***** 抜粋

これらが本当に必要かどうかが問題でもありますが、必要であれば構築もできます。
ソフトを入手する方法、名称を知る方法
一般的には各ディストリビューションが公式に提供しているパッケージを入手します。入手するにはそのパッケージの名称が必要になります。
Arch系のディストリビューションではpacmanを使用します。Firefoxで言うと、sudo pacman -S forefoxとターミナルで入力するとインターネットを介して公式のリポジトリに接続して必要なライブラリなどもダウンロードしインストールされます。
よく依存関係が壊れるなどと聞くかと思いますが、それはその必要なライブラリ等が本来のものと違うとか何かを削除した時に一部を一緒に削除してしまい必要なものが無くなってしまった、あるいは許容されているバージョンと違うということを意味しています。
これらインストール方法は各ディストリビューションが採用するパッケージマネージャによりますが基本は同じです。例えばfedoraならsudo dnf install firefoxとか、ubuntuならsudo apt install firefoxのような感じです。ubuntuはsnapが推奨されているのでsudo snap install firefoxかも知れません。
これらはそれぞれに調べる必要がありますが、ディストリビューションによってはGUIで提供されています。
これらとは別にFlatpak(flathub)やsnap、appimage、各ソフトベンダーが配布しているGithubなどがあります。
例えばFlatpakであれば各ディストリビューション毎にセットアップの方法が記載されていますので参照して下さい。
名称などを調べるには、ディストリビューションのソフトウェアセンターもあります。GNOME Software(Gnome Circle)や、KDEならDicoverもあります。WebサイトですがAlternativeToで調べることもできます。こちらは、あるソフトの代替はどういったものがあるかを調べられます。GithubのAwesome Linux Softwareでカテゴリ別になったリストからも調べれます。
Windowsの窓の森のように調べられるSOFTPEDIAもありますが、ローカルにダウンロードしてインストールと手間なのであまりオススメはしません。名前を知るには良いかと思います。
他にもRedditのr/linux, r/linux4noobs, r/UnixPorn などで「WindowsのXXのLinux代替は?」と検索/質問すると、すぐに複数のソフト名が挙がります。
AIに聞くのも一つの方法です。
なぜ「不便だ」「使い方がわからない」という声が出るのか?
そこには期待値のミスマッチがあると思います。例えば、DistroWatchランキングやおすすめ記事で「一番人気」「初心者向けNo.1」と見るため、「Windowsより優れてるはず!」と高い期待を抱く人が多いのはあると思います。
DistroWatchのページヒットランキングについて
DistroWatch自体が「これはページ閲覧数でしかなく、実際の使用率や人気を正確に反映しない」と明記しています。ランキングは興味を持った人がページを訪れる回数を示す指標に過ぎません。

**********

● 実施事項:
• a. Linuxソフトの入手に関する抜粋によれば、DistroWatchのランキングは何を示す指標に過ぎないとされていますか。
• b. Linuxソフトの入手に関する抜粋から、「よく依存関係が壊れるなどと聞」を含む語句で始まり「AIに聞くのも一つの方法です。」で終わる部分を、一字も変えずに書き出してください。
• c. Linuxソフトの入手に関する抜粋の最後の文に続けて、本文を書き進めてください。

***** 抽出資料

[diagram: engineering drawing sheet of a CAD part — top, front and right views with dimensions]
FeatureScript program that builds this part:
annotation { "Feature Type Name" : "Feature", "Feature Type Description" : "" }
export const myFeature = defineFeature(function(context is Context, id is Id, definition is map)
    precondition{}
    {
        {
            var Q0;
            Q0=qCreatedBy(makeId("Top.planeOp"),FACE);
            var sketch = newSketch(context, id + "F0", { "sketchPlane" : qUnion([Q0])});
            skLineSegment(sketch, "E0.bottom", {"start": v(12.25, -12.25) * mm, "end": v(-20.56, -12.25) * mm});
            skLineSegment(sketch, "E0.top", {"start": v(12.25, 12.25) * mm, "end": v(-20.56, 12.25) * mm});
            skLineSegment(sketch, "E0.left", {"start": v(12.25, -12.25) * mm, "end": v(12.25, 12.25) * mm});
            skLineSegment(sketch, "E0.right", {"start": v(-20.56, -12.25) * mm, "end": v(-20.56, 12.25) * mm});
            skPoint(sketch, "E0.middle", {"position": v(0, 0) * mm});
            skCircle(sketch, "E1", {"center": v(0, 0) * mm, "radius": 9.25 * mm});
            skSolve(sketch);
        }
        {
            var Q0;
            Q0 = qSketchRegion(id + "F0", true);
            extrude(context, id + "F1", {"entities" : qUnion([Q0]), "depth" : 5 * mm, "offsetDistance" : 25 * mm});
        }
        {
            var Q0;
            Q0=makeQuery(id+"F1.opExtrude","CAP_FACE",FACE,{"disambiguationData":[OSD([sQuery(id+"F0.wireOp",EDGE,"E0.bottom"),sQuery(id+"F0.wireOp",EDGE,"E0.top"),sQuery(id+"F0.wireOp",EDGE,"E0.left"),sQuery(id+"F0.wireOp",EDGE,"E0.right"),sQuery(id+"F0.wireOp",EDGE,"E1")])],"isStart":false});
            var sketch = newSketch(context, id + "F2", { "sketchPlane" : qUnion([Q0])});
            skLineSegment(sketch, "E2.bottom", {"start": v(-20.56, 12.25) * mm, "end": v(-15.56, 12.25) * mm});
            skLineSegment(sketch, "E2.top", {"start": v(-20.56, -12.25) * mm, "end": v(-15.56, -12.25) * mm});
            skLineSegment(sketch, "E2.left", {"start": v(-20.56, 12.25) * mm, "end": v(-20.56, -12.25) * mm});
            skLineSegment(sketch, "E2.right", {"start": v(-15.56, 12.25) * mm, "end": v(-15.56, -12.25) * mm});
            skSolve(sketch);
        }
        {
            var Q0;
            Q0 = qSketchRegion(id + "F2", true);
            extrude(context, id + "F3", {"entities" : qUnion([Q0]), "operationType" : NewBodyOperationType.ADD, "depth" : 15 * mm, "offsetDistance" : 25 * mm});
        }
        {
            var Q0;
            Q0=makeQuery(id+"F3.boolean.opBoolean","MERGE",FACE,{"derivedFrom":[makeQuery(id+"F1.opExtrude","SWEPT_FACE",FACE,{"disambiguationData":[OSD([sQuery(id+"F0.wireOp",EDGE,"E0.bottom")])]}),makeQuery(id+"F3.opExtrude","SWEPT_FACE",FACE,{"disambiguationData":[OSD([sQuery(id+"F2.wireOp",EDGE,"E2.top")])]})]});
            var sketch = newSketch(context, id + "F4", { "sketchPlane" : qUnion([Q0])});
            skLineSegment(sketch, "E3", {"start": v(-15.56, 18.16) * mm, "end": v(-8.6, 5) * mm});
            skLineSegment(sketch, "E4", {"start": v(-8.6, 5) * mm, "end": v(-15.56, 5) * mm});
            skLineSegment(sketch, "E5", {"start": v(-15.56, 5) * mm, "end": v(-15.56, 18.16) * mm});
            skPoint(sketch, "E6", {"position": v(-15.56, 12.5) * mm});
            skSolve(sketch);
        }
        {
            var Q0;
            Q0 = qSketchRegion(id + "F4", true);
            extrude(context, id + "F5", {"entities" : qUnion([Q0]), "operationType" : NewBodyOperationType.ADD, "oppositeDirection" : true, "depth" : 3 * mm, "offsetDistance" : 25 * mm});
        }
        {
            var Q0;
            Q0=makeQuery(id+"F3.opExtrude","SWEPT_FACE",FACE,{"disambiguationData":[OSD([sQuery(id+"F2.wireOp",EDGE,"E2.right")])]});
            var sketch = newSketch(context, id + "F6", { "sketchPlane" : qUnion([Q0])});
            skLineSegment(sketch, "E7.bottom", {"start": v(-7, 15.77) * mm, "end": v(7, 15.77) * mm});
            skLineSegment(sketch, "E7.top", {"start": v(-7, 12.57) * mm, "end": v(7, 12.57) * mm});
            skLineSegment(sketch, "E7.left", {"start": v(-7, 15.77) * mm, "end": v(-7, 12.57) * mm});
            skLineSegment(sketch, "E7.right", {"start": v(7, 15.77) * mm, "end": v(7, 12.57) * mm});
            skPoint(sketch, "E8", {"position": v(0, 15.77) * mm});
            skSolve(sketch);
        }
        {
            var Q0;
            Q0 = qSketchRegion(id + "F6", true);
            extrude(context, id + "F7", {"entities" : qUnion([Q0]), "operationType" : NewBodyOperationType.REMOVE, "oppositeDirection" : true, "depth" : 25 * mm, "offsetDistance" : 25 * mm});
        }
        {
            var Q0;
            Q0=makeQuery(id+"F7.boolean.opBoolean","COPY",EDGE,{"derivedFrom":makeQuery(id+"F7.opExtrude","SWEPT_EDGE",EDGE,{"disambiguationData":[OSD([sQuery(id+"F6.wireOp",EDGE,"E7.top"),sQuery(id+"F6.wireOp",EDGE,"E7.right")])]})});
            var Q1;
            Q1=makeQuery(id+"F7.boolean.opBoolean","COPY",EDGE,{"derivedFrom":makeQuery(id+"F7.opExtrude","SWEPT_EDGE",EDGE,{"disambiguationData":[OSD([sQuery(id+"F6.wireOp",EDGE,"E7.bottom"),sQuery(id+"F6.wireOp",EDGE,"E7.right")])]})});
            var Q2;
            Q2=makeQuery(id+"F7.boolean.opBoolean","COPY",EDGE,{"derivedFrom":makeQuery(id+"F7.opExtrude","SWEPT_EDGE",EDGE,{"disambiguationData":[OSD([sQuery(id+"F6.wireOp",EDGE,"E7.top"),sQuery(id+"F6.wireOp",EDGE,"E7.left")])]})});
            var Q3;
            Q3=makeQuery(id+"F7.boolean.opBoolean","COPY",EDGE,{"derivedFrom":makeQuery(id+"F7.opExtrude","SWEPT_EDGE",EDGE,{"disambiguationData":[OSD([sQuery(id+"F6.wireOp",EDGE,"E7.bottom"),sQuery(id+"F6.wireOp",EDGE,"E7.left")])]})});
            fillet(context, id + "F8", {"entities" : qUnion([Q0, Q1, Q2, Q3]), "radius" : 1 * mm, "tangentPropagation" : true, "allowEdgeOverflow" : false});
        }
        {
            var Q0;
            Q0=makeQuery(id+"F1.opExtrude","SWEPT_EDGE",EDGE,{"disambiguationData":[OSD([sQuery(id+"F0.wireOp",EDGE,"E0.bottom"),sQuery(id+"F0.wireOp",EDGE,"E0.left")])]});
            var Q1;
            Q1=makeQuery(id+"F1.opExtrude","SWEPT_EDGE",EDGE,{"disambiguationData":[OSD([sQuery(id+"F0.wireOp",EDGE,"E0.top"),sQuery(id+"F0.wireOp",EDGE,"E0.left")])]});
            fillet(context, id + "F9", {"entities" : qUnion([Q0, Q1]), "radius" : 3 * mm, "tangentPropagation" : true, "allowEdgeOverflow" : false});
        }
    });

**********

● 作業結果:
• a. 興味を持った人がページを訪れる回数を示す指標です。

• b.
よく依存関係が壊れるなどと聞くかと思いますが、それはその必要なライブラリ等が本来のものと違うとか何かを削除した時に一部を一緒に削除してしまい必要なものが無くなってしまった、あるいは許容されているバージョンと違うということを意味しています。
これらインストール方法は各ディストリビューションが採用するパッケージマネージャによりますが基本は同じです。例えばfedoraならsudo dnf install firefoxとか、ubuntuならsudo apt install firefoxのような感じです。ubuntuはsnapが推奨されているのでsudo snap install firefoxかも知れません。
これらはそれぞれに調べる必要がありますが、ディストリビューションによってはGUIで提供されています。
これらとは別にFlatpak(flathub)やsnap、appimage、各ソフトベンダーが配布しているGithubなどがあります。
例えばFlatpakであれば各ディストリビューション毎にセットアップの方法が記載されていますので参照して下さい。
名称などを調べるには、ディストリビューションのソフトウェアセンターもあります。GNOME Software(Gnome Circle)や、KDEならDicoverもあります。WebサイトですがAlternativeToで調べることもできます。こちらは、あるソフトの代替はどういったものがあるかを調べられます。GithubのAwesome Linux Softwareでカテゴリ別になったリストからも調べれます。
Windowsの窓の森のように調べられるSOFTPEDIAもありますが、ローカルにダウンロードしてインストールと手間なのであまりオススメはしません。名前を知るには良いかと思います。
他にもRedditのr/linux, r/linux4noobs, r/UnixPorn などで「WindowsのXXのLinux代替は?」と検索/質問すると、すぐに複数のソフト名が挙がります。
AIに聞くのも一つの方法です。

• c.
更には、Windows 10サポート終了(2025年10月)で、急いでLinuxに移行する人が増え、事前準備不足でつまずくのも考えられます。よくあるIT系の記事のコメントを見ると自称PC使える人がWindowsしか使ったことがないのにLinuxをちょっと入れてみてこれは使えないという感想を述べます。するとそれを見たインストールすらしない人は「やっぱりそうか」と思うわけです。
よくRedditでも議論されていますが、こういった"使えない"と言う声は、
- 特定のハードウェア問題
- 専門ソフトの互換性
- 小さなバグ
等から来ることが多く、全体のユーザーの中では少数派ですが、目立つ事が言われています。
日本車しかいじったことがなく日本車に合う道具しか持っていない人が外車を購入してネジの規格が違うことで、(面倒くさい)これはダメだと思うような、大工でなんでも作れる人が外国に移住してノコギリの違い、カンナの違いに戸惑うようなそういったものが総じて使えないと言われている感じです。
例えばLinux MintをDistroWatchのページヒットランクを見て選んだ場合、Windowsと変化がないし退屈じゃないかと言う感想があってもそれはしょうがありません。Windowsから移ってもなるべく大きな違和感を感じないように作ってあるのですから。
変化がないし退屈じゃないかと思うあなたにもマッチする、あるいはまだ試していないディストリビューションはあるはずです。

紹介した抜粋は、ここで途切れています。